#### BRIEF
Transcribe every line of text in the material below without changing anything, and leave the pictures out.

#### AVAILABLE RECORDS
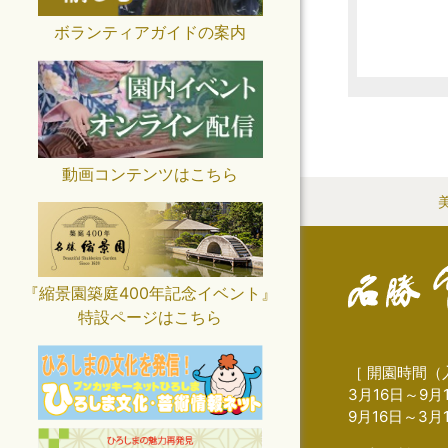
ボランティアガイドの案内
動画コンテンツはこちら
『縮景園築庭400年記念イベント』
特設ページはこちら
［ 開園時間（
3月16日～9月1
9月16日～3月1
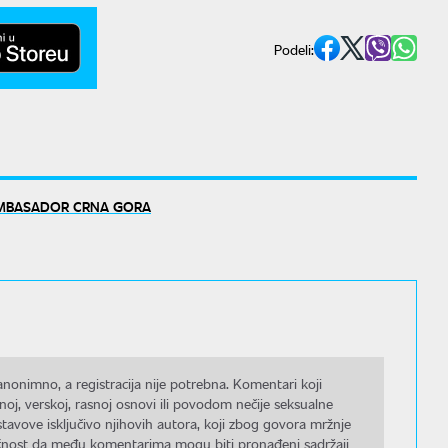
Podeli:
AMBASADOR CRNA GORA
nonimno, a registracija nije potrebna. Komentari koji
noj, verskoj, rasnoj osnovi ili povodom nečije seksualne
stavove isključivo njihovih autora, koji zbog govora mržnje
gućnost da među komentarima mogu biti pronađeni sadržaji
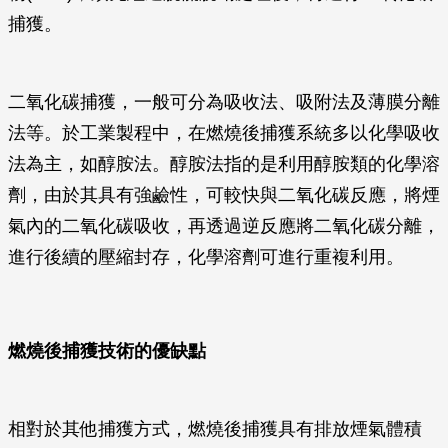
捕獲。
二氧化碳捕獲，一般可分為吸收法、吸附法及薄膜分離
法等。於工業製程中，在燃燒後捕獲系統多以化學吸收
法為主，如醇胺法。醇胺法指的是利用醇胺類的化學溶
劑，由於其具有強鹼性，可較快與二氧化碳反應，將煙
氣內的二氧化碳吸收，再透過逆反應將二氧化碳分離，
進行後續的壓縮封存，化學溶劑可進行重複利用。
燃燒後捕獲技術的優缺點
相對於其他捕獲方式，燃燒後捕獲具有排放煙氣體積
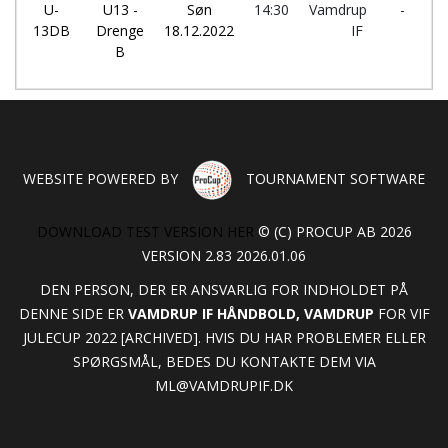
U-
U13 -
Søn
14:30
Vamdrup
-
K
13DB
Drenge
18.12.2022
IF
I
B
WEBSITE POWERED BY
TOURNAMENT SOFTWARE
DOWNLOAD TEST VERSION HER
© (C) PROCUP AB 2026
VERSION 2.83 2026.01.06
DEN PERSON, DER ER ANSVARLIG FOR INDHOLDET PÅ
DENNE SIDE ER
VAMDRUP IF HÅNDBOLD, VAMDRUP
FOR VIF
JULECUP 2022 [ARCHIVED]. HVIS DU HAR PROBLEMER ELLER
SPØRGSMÅL, BEDES DU KONTAKTE DEM VIA
ML@VAMDRUPIF.DK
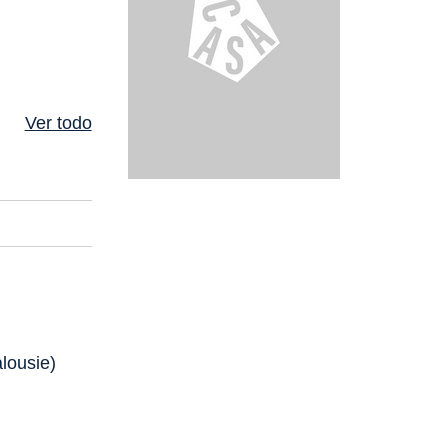
Ver todo
lousie)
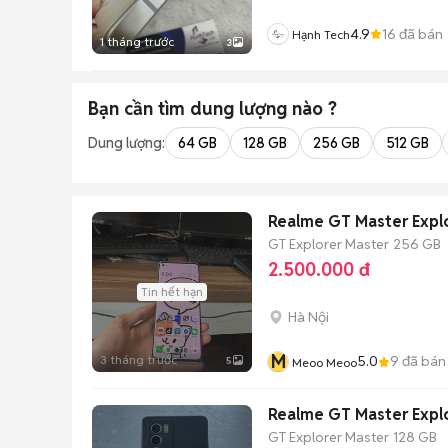
4.9
16
đã bán
Hạnh Tech
1 tháng trước
3
Bạn cần tìm
dung lượng
nào ?
Dung lượng:
64 GB
128 GB
256 GB
512 GB
Realme GT Master Expl
GT Explorer Master
256 GB
2.500.000 đ
Tin hết hạn
Hà Nội
M
3 tháng trước
5.0
9
đã bán
5
Meoo Meoo
Realme GT Master Expl
GT Explorer Master
128 GB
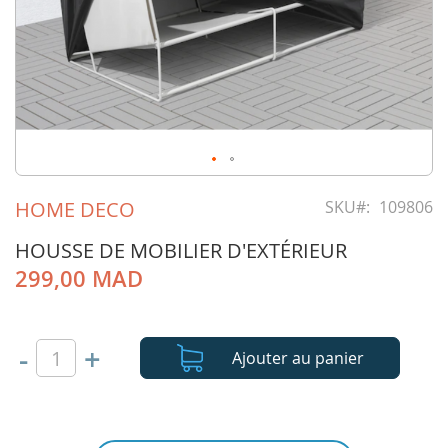
Skip
to
HOME DECO
SKU
109806
the
beginning
HOUSSE DE MOBILIER D'EXTÉRIEUR
of
299,00 MAD
the
images
gallery
-
+
Ajouter au panier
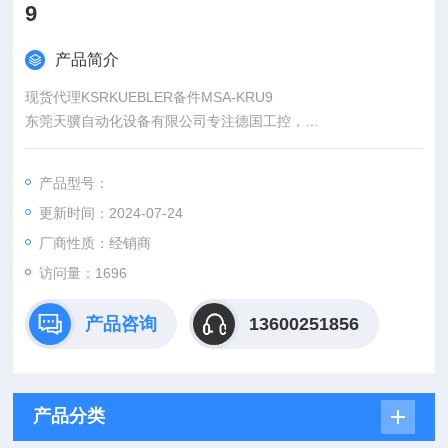
9
产品简介
现货代理KSRKUEBLER备件MSA-KRU9
东莞天骥自动化设备有限公司专注德国工控，
1、*。
2、报价快、价格优。我们直接从工厂拿报价，避开许多中间环
产品型号：
节，工厂给我们提供固定折扣，确保我们给客户优惠的价格。
更新时间：2024-07-24
厂商性质：经销商
访问量：1696
产品咨询
13600251856
产品分类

#### WRITTEN REPLY
ボランティアガイドの案内
動画コンテンツはこちら
『縮景園築庭400年記念イベント』
特設ページはこちら
［ 開園時間（
3月16日～9月1
9月16日～3月1
Podeli:
AMBASADOR CRNA GORA
nonimno, a registracija nije potrebna. Komentari koji
noj, verskoj, rasnoj osnovi ili povodom nečije seksualne
stavove isključivo njihovih autora, koji zbog govora mržnje
gućnost da među komentarima mogu biti pronađeni sadržaji
捕獲。
二氧化碳捕獲，一般可分為吸收法、吸附法及薄膜分離
法等。於工業製程中，在燃燒後捕獲系統多以化學吸收
法為主，如醇胺法。醇胺法指的是利用醇胺類的化學溶
劑，由於其具有強鹼性，可較快與二氧化碳反應，將煙
氣內的二氧化碳吸收，再透過逆反應將二氧化碳分離，
進行後續的壓縮封存，化學溶劑可進行重複利用。
燃燒後捕獲技術的優缺點
相對於其他捕獲方式，燃燒後捕獲具有排放煙氣體積
U-
U13 -
Søn
14:30
Vamdrup
-
K
13DB
Drenge
18.12.2022
IF
I
B
WEBSITE POWERED BY
TOURNAMENT SOFTWARE
DOWNLOAD TEST VERSION HER
© (C) PROCUP AB 2026
VERSION 2.83 2026.01.06
DEN PERSON, DER ER ANSVARLIG FOR INDHOLDET PÅ
DENNE SIDE ER
VAMDRUP IF HÅNDBOLD, VAMDRUP
FOR VIF
JULECUP 2022 [ARCHIVED]. HVIS DU HAR PROBLEMER ELLER
SPØRGSMÅL, BEDES DU KONTAKTE DEM VIA
ML@VAMDRUPIF.DK
Ver todo
lousie)
4.9
16
đã bán
Hạnh Tech
1 tháng trước
3
Bạn cần tìm
dung lượng
nào ?
Dung lượng:
64 GB
128 GB
256 GB
512 GB
Realme GT Master Expl
GT Explorer Master
256 GB
2.500.000 đ
Tin hết hạn
Hà Nội
M
3 tháng trước
5.0
9
đã bán
5
Meoo Meoo
Realme GT Master Expl
GT Explorer Master
128 GB
Skip
to
HOME DECO
SKU
109806
the
beginning
HOUSSE DE MOBILIER D'EXTÉRIEUR
of
299,00 MAD
the
images
gallery
-
+
Ajouter au panier
9
产品简介
现货代理KSRKUEBLER备件MSA-KRU9
东莞天骥自动化设备有限公司专注德国工控，
1、*。
2、报价快、价格优。我们直接从工厂拿报价，避开许多中间环
产品型号：
节，工厂给我们提供固定折扣，确保我们给客户优惠的价格。
更新时间：2024-07-24
厂商性质：经销商
访问量：1696
产品咨询
13600251856
产品分类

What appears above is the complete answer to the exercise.